Carla Demeterco-Berggren

Demeterco-Berggren and colleagues conducted a cross-sectional study of people with type 1 diabetes and confirmed COVID-19 from April 2020 to March 2021 at 56 endocrinology sites in the U.S. Data were obtained from 44 pediatric sites and 12 adult sites. Hospitalization for COVID-19 included ICU admission or inpatient care. Nonhospitalized patients were those seen in outpatient clinics or the ED or receiving care at home. The study was sponsored and coordinated by the T1D Exchange Quality Improvement Collaborative.

Older adults more likely to be hospitalized

The study cohort of 767 people with type 1 diabetes and COVID-19 (mean age, 22.4 years; 52% female) was divided into three age groups: 18 years and younger (n = 415), 19 to 40 years (n = 247) and older than 40 years (n = 105). The oldest group had a higher proportion of patients hospitalized for COVID (47%) vs. those aged 18 years and younger (20%) and adults aged 19 to 40 years (16%; P < .001). Of adults older than 40 years, 28% had an adverse outcome, such as death, diabetic ketoacidosis or severe hypoglycemia, compared with 21% of children and 17% of those aged 19 to 40 years (P < .001).

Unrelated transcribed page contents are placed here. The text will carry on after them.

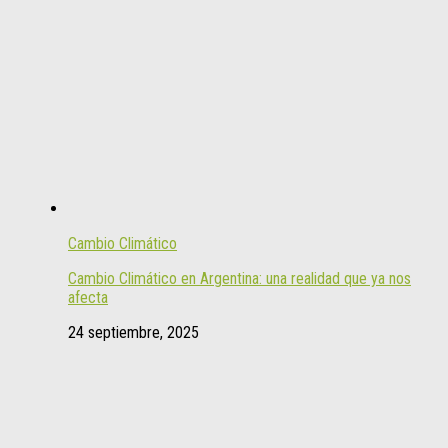
Cambio Climático
Cambio Climático en Argentina: una realidad que ya nos
afecta
24 septiembre, 2025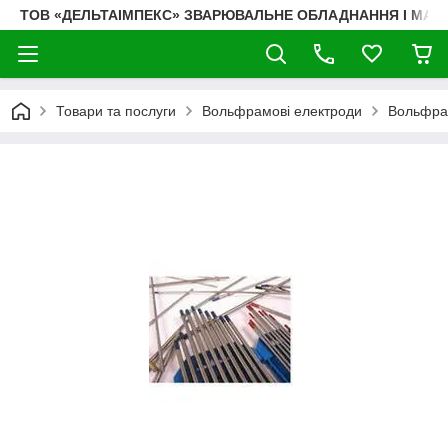
ТОВ «ДЕЛЬТАІМПЕКС» ЗВАРЮВАЛЬНЕ ОБЛАДНАННЯ І МАТ
Товари та послуги
Вольфрамові електроди
Вольфра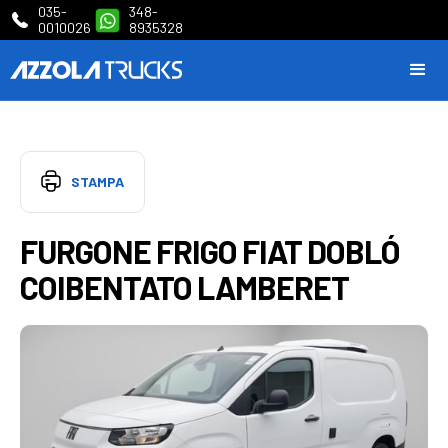
035-
348-
0010026
8935328
STAMPA
FURGONE FRIGO FIAT DOBLÓ
COIBENTATO LAMBERET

After adjusting for sex, HbA1c, race and ethnicity, insurance type and comorbidities, adults older than 40 years were significantly more likely to be hospitalized for COVID-19 compared with patients aged 18 years and younger (adjusted OR = 4.2; 95% CI, 2.28-7.83). There was no significant difference for adverse outcomes between the age groups.

“Our data align with previous evidence suggesting that hospitalization is infrequent in children and young adults, rising after age 40 years,” Demeterco-Berggren said. “It has been previously reported that people with type 1 diabetes and COVID-19 have a higher probability of hospitalization than patients without diabetes, with age being the most important factor.”

Hospitalization more likely for minorities

The likelihood for hospitalization was higher for all participants with higher HbA1c (OR = 1.46; 95% CI, 1.35-1.58; P < .001). Non-Hispanic Black and Hispanic patients and those from other ethnicities were more likely to be hospitalized than white patients (OR = 3.46; 95% CI, 2.42-4.99; P < .001). The presence of comorbidities was associated with an increased risk for hospitalization (OR = 3.09; 95% CI, 2.15-4.47; P < .001). The odds for developing adverse outcomes were also increased for people with higher HbA1c (OR = 1.5; 95% CI, 1.37-1.66; P < .001), people who were non-Hispanic Black, Hispanic, or another non-Hispanic white ethnicity (OR = 3.31; 95% CI, 2.17-5.09; P < .001) and those with comorbidities (OR = 1.61; 95% CI, 1.07-2.44; P < .05).

Demeterco-Berggren said more studies involving multicenter collaborations are crucial to understanding how age and modifiable risk factors impact COVID-19 prognosis to prevent and reduce adverse outcomes for people with type 1 diabetes.